In my earlier post I had revealed my choice of vehicle, yeah the humble black and yellow autorickshaw, driven by the not so humble [mostly] auto driver. And I had also mentioned that I travel in autos of the second kind. The non-sharing ones. And when you travel 5 days a week, spending at least 120 minutes a day on the road, conversations are bound to happen. Conversations between me and the aforementioned auto driver(s).
I am not the chatty kind, wait, no I actually am the chatty kind; just not with strangers who try to fleece me [ oh yeah :-| you could say I am a tad cynical]. So more often than not, it's the driver who decides on the topic. Topics vary from – local politics, national politics, ugly politicians, the few good ones, inflation, 2012 and the end of the world, the new generation, the world a whole, the life in general, to that odd bitter-passenger-experience story [my least favorite].

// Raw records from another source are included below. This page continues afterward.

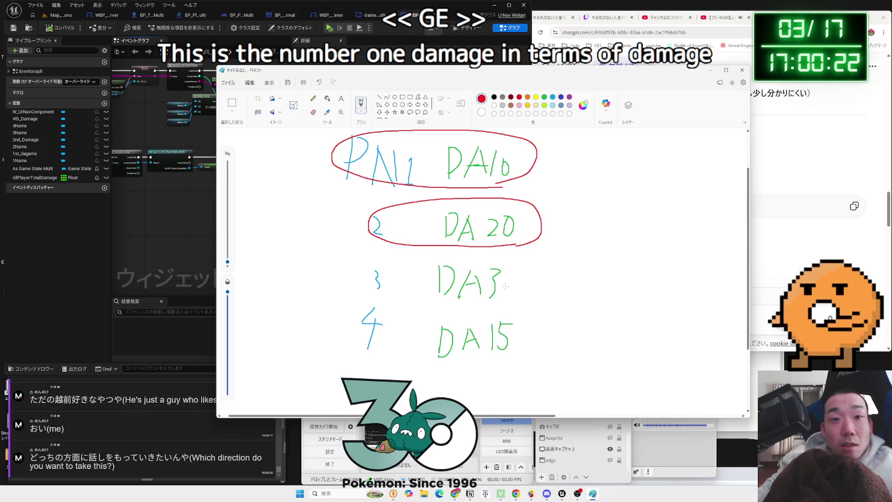
key("ctrl+z")
mouse_move(512, 356)
left_mouse_down()
mouse_move(394, 362)
mouse_move(514, 354)
left_mouse_up()
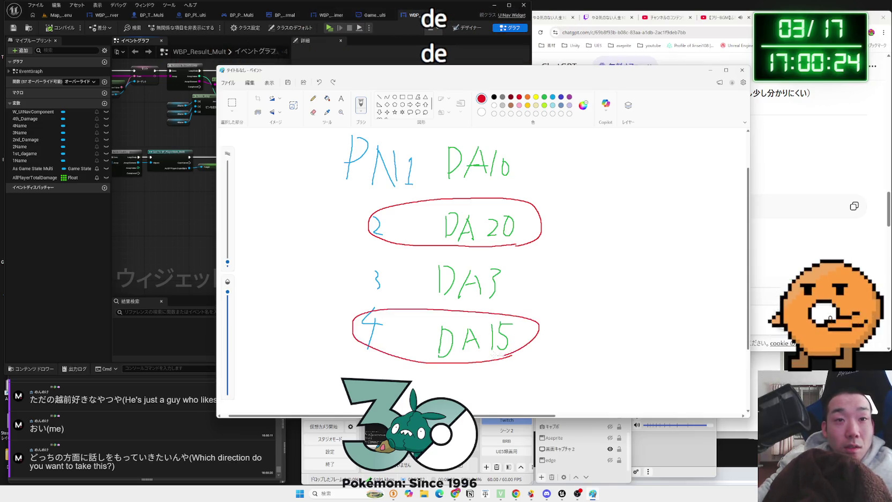
mouse_move(503, 191)
left_mouse_down()
mouse_move(314, 156)
mouse_move(485, 172)
left_mouse_up()
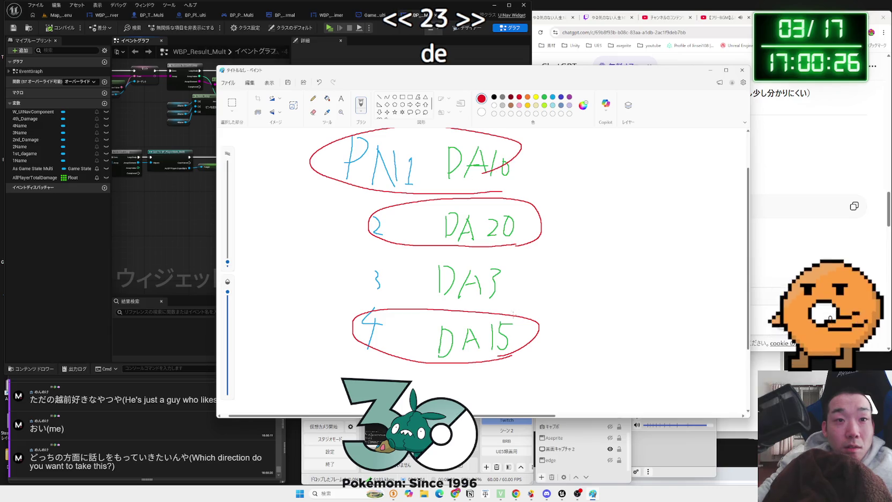
left_click_drag(337, 289, 481, 325)
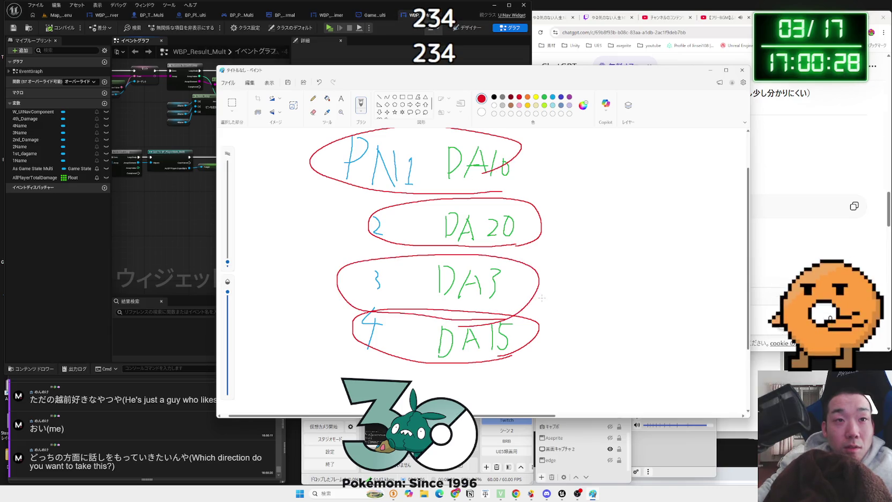
key("ctrl+z")
key("ctrl+z")
key("ctrl+z")
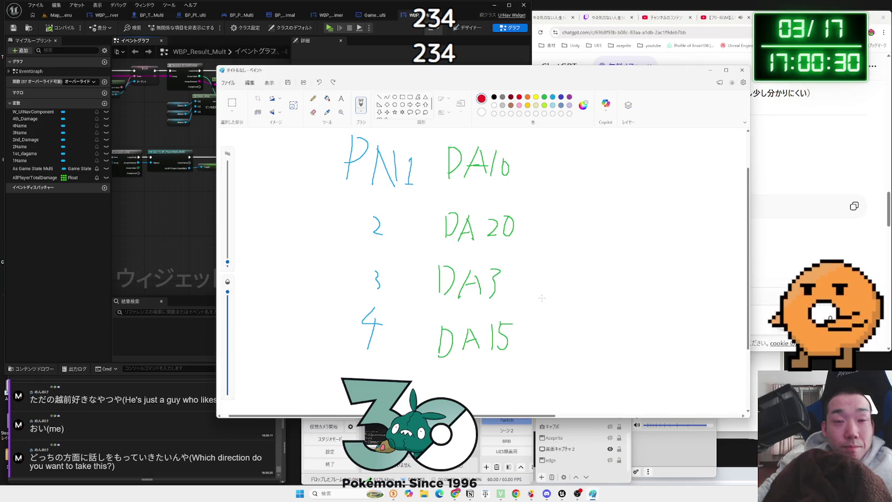
left_click_drag(482, 70, 593, 34)
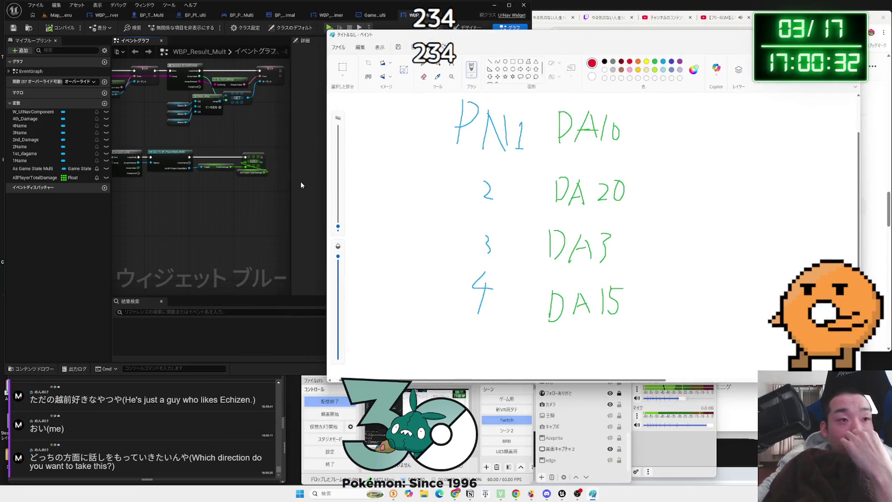
Widen the event graph, pan to the loop, and drop an AllPlayerTotalDamage Get node below it
left_click(243, 187)
scroll(243, 187, "up", 4)
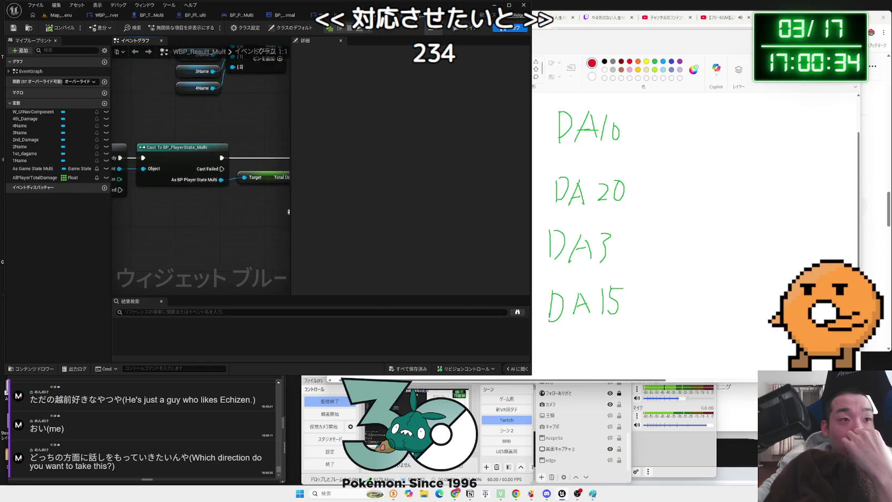
scroll(243, 224, "down", 1)
left_click_drag(290, 179, 403, 179)
left_click_drag(234, 225, 338, 204)
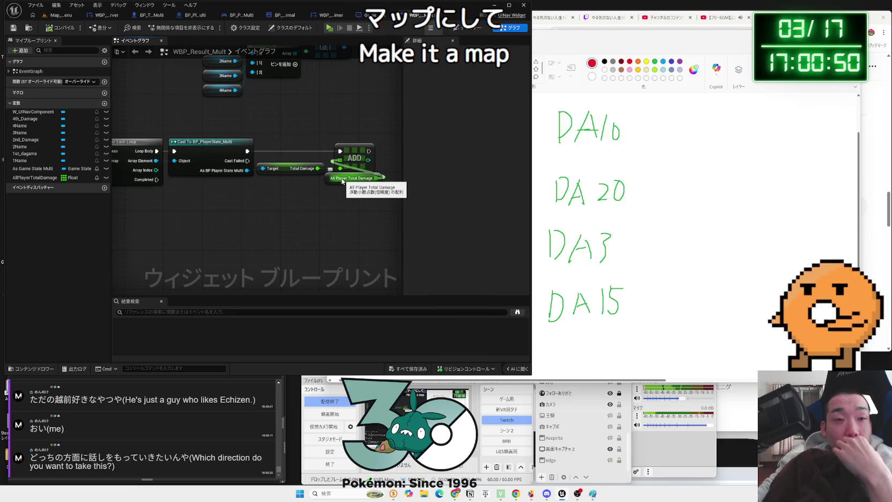
left_click_drag(351, 188, 380, 163)
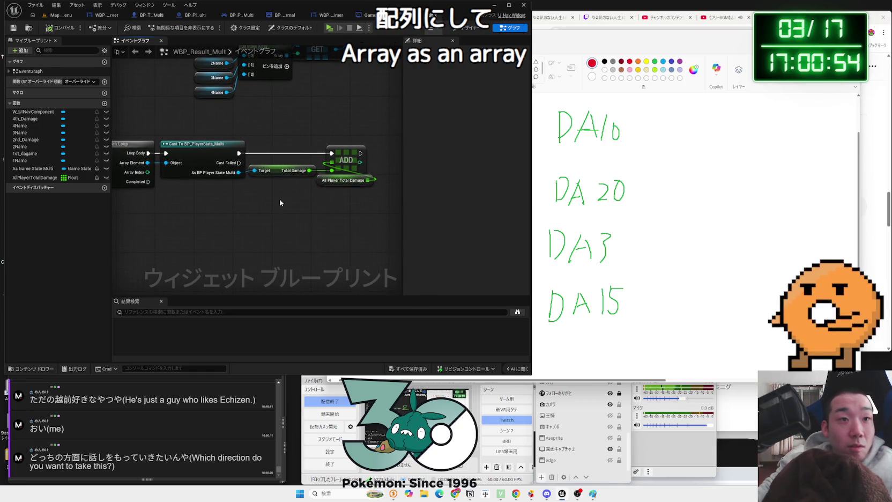
left_click_drag(279, 199, 326, 184)
mouse_move(36, 178)
left_mouse_down()
mouse_move(206, 209)
mouse_move(277, 208)
left_mouse_up()
left_click(223, 217)
Add a Sort Float Array node, try Ascending and Descending sort orders, then delete it
type("sort")
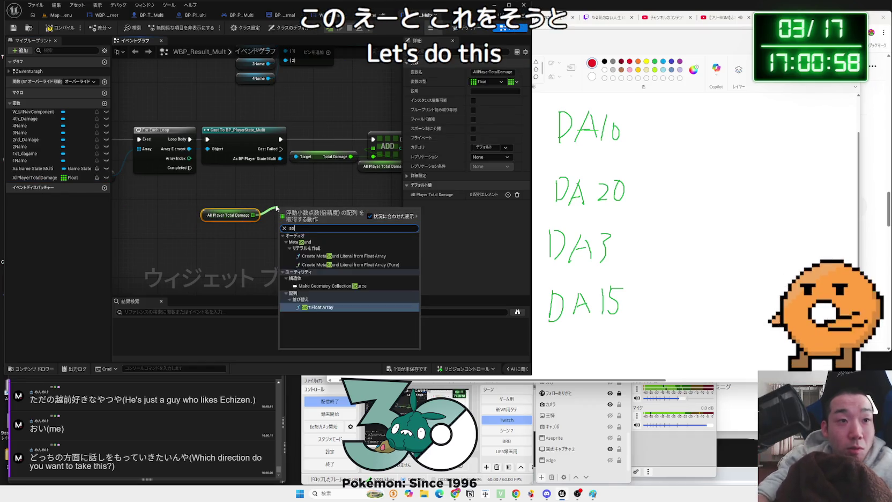
left_click(330, 256)
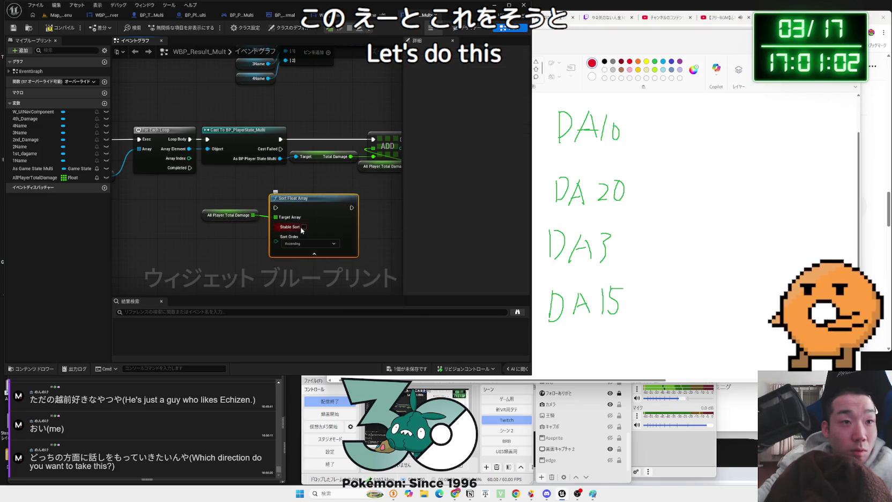
left_click(302, 244)
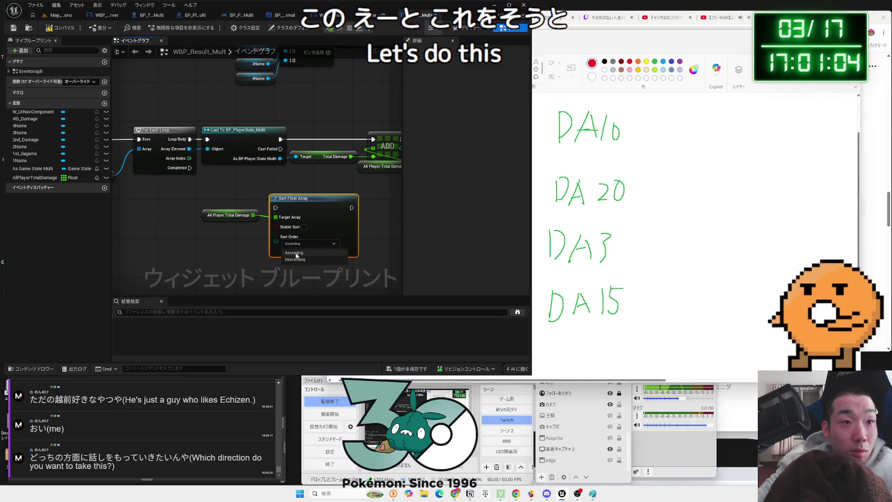
left_click(292, 253)
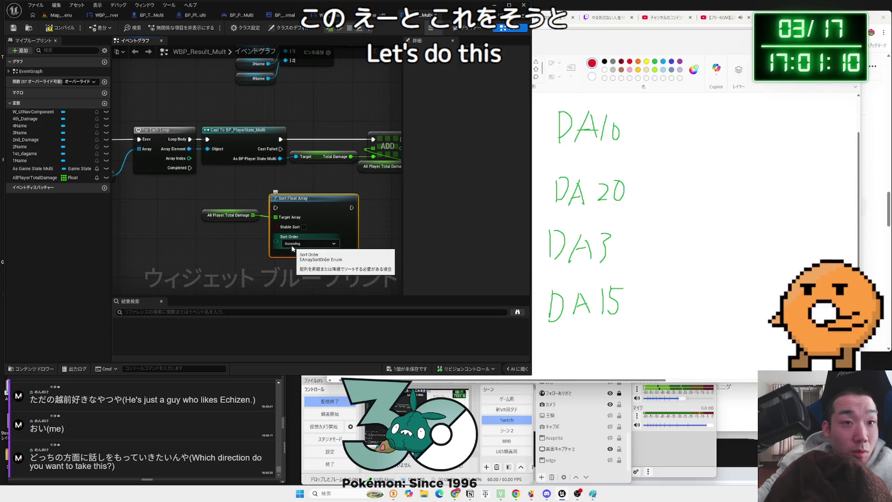
left_click(293, 245)
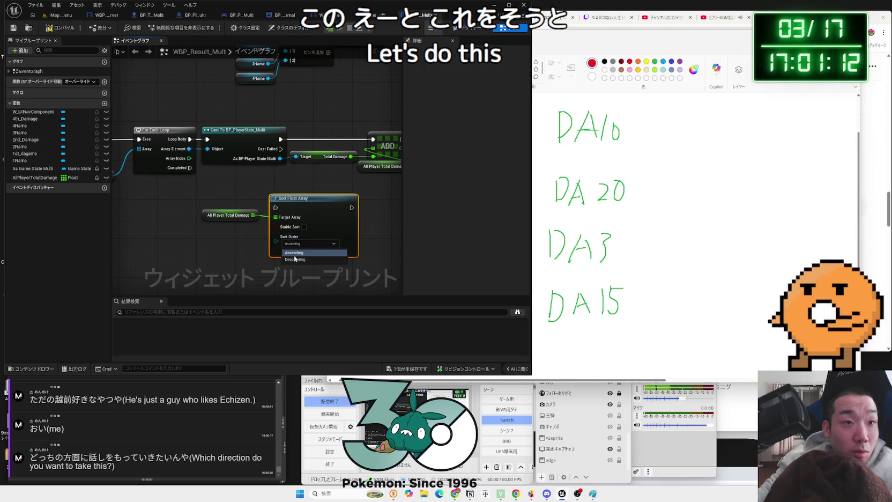
left_click(293, 245)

If I were to separate those conversations, they would be something like this – hmm true; wow-I-didn't-know-that; scary; yawn-yawn-why-doesn't-he-shut-up; never-talk-to-an-auto guy; and finally the awww kinds, which leave me with thoughts like, maybe just maybe I shouldn't haggle after all].
Last week, I had a very meaningful conversation with this guy, on a current topic, the state split issue, and what the opposition's next move should be. He also spoke about how inflation will cost the ruling party at the center dear and how onions are going to make them cry [:D oh yeah he could write some badass ad lines alright!]
This morning, the elderly auto man, suggested that we [as in you and I and our friends] can make a difference, we can reduce corruption, and what we need to do is, to be more actively involved with the media. Hmm... wise words siree. Point taken.
And then there are the ones, that leave me bitter and make me want to jump out of the auto, out of the flyover and wish for a spiderman rescue. Hyper-boles. Aren't they l-o-v-e-l-y? Okay so a few weeks back, I was on this busy flyover on my way back, and then suddenly the auto man slows down a little and says, “madam do you see this flyover?” to which I reply 'yes', he goes on “well madam, in the year 2012, this will be gone, it will be in ruins, so will you and all of us. The world will be destroyed.” and after ten seconds of eerie silence, he says “completely destroyed.”many thanks mister Nostradamus, now can you please take me home.
And as the evening nears, I hope, today as I hop into an auto and head home, the only conversation we have is, he asking me 'where to ? ' and I giving him my address.